L'un des points les plus surprenants des aventures d'Ash reste finalement sa bande-son : déjà responsable de The Binding of Isaac, le duo Ridiculon remet le couvert en optant cette fois pour une OST uniquement composée d'oeuvres classiques. Piochant allègrement du côté de Satie, Tchaïkovski ou Liszt, les réarrangements sont souvent très étonnants et déroutants, à défaut d'être cohérents de bout en bout.

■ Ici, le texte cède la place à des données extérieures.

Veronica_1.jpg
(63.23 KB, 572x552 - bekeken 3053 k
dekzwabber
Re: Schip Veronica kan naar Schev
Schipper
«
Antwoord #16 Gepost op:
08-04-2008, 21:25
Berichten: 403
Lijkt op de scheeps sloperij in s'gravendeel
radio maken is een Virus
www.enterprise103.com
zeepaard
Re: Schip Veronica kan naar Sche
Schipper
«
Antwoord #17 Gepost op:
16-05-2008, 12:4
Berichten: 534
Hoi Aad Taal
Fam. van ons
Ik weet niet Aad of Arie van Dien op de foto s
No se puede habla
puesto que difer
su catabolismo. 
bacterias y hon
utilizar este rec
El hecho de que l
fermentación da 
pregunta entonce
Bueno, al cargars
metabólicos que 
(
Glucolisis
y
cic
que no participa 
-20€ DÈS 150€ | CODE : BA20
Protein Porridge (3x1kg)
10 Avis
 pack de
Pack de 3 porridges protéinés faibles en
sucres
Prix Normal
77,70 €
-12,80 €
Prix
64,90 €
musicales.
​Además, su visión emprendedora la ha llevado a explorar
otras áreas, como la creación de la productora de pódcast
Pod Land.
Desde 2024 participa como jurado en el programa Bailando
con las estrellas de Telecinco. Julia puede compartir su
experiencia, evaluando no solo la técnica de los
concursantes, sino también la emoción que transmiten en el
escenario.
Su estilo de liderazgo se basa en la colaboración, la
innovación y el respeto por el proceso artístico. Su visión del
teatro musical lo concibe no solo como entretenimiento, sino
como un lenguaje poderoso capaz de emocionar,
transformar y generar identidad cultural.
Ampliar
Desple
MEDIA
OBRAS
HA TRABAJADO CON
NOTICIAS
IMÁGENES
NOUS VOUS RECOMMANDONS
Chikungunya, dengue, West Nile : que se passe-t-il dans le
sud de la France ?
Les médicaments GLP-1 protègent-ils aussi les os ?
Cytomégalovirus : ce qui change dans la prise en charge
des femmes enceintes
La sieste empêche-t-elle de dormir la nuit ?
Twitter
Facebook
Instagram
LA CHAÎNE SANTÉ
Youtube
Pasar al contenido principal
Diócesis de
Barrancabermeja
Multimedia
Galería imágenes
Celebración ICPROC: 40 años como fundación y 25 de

Les mélomanes avertis s'amuseront à retrouver les airs les plus marquants du XIXème siècle (exception faite de Mozart), tandis que les autres s'interrogeront peut-être sur le sens de cette drôle de bande-son faisant la part belle aux distorsions de guitares et aux batteries bien grasses. Le tout au milieu de sons bien crado, rappelons-le.